Ben, so der Name des Hund, ist ein kleiner Hund, also nahm ich ihn auf den Arm und klapperte die Umgebung ab. Ich fragte jeden, der mir begegnete, ob er den Hund kennen würde. Leider kannte ihn niemand. Ich wurde vor einige Haustüren geschickt, aber entweder traf ich keinen an oder es wurde mir gesagt, dass man keinen Hund vermissen würde.

Ich nahm ihn also mit nachhause. Zuhause angekommen, rief ich bei Tasso an, beim Tierheim und ich informierte die Polizei.

Ich fuhr mit ihm zum Tierarzt, damit der Chip abgelesen werden konnte.

Ben zeige sich bei mir zu hause, pfiffig, lustig und sehr charmant.
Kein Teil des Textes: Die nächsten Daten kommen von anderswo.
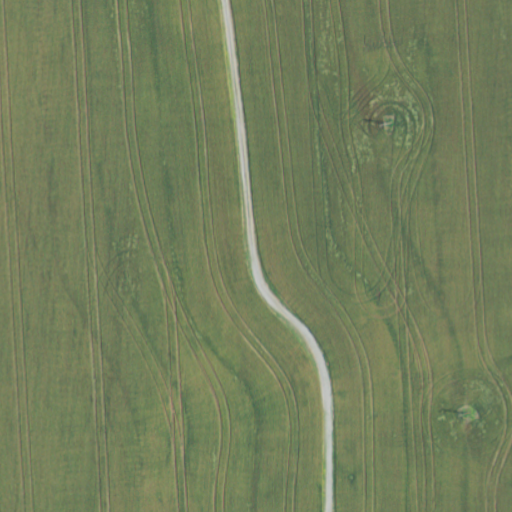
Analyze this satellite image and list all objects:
road: (249, 213)
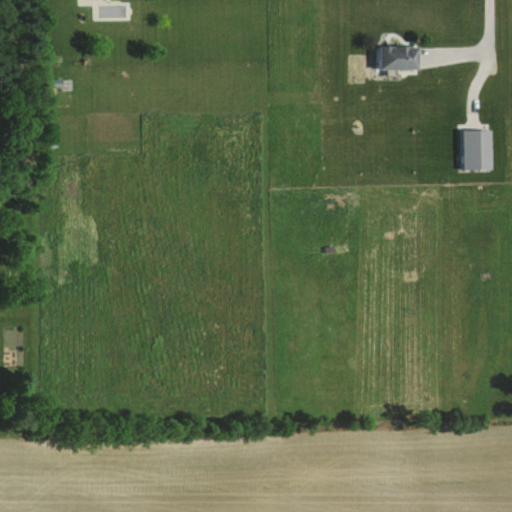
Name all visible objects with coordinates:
building: (394, 56)
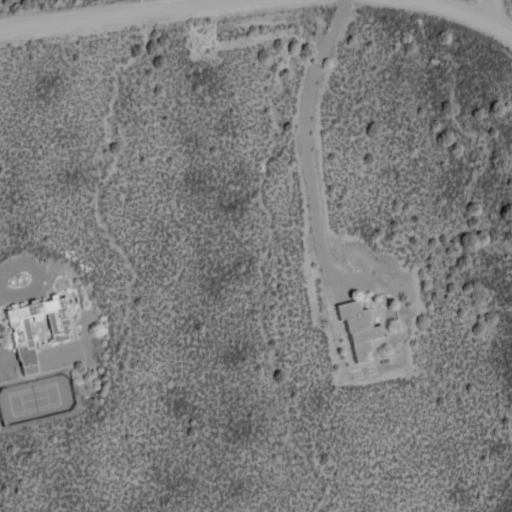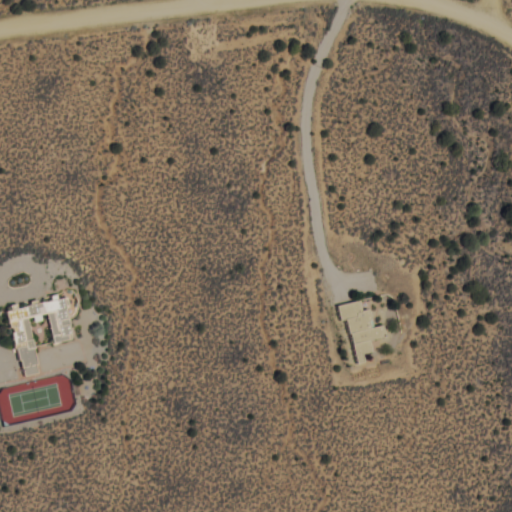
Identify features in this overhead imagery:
road: (259, 9)
road: (492, 10)
road: (7, 279)
building: (68, 302)
building: (360, 325)
building: (35, 327)
building: (36, 328)
park: (34, 398)
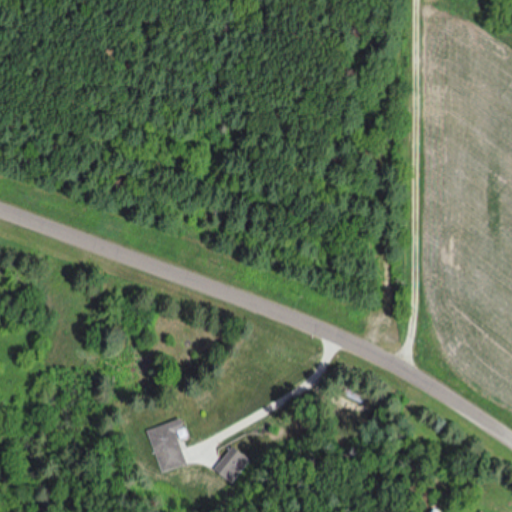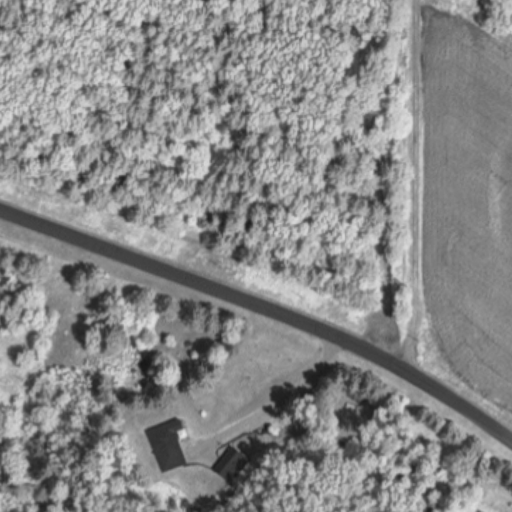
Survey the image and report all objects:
road: (262, 310)
building: (168, 447)
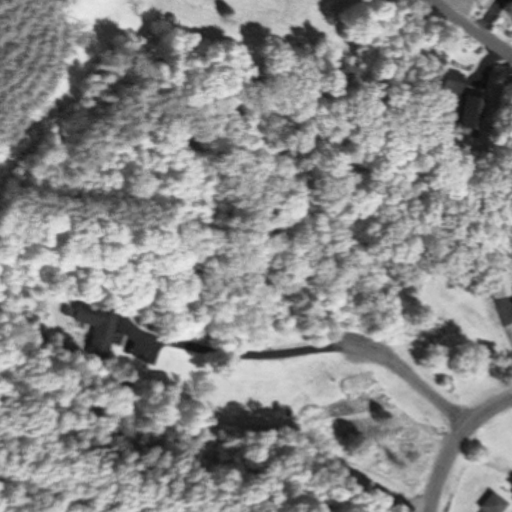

Die Chemie stimmte 🙂
Ich dachte mir, dass ihm ein Spaziergang sicherlich gut tun würde und schnappte mir Fee (habe ich schon mal erwähnt, das Fee völlig verliebt in Rüden sein kann 🙂
und lief mit den beiden eine Runde um den Block (für eine größere Runde war es definitiv zu heiß).

Wir kamen vom Spaziergang zurück und auf meiner Bank, in meinem Hof, wartete Besuch auf Ben.
Er wurde herzlich von seinen Besitzern in Empfang genommen.

Irgendwie war ich traurig, wenn ich auch froh war, dass seine Besitzer ihn wohlbehalten wieder in die Arme schließen konnten.

Der Beitrag, den ich in Facebook eingestellt hatte, wurde oft geteilt, lieben Dank hierfür, doch im Ort funktioniert immer noch am besten die Mund-zu Munde Propaganda 🙂 Auf diesem Weg wurde Ben nämlich „gefunden.“

So schnell gewöhnt man sich an einen Hund…unglaublich. Ich wusste schon immer, dass es schnell geht, aber das es sooooo schnell geht, hätte ich nicht geahnt und irgendwie ist es richtig und gut; ich bin dankbar, dass er abgeholt wurde, so kann er wieder bei seinen Menschen leben.

Das Kerlchen auf dem Foto ist nicht Ben, da er wieder zuhause ist, möchte ich ihn nicht mit Bild einstellen.
Ein bisschen habe ich mich wie Pippi Langstrumpf gefühlt, es war aufregend, lustig und kunterbunt und wir hatten einen außergewöhnlichen, aber tollen Nachmittag zusammen.

Danke Ben, aber von nun an, bleib bitte zu hause und schlüpfe nicht mehr unter dem Zaun durch. Pass auf dich auf!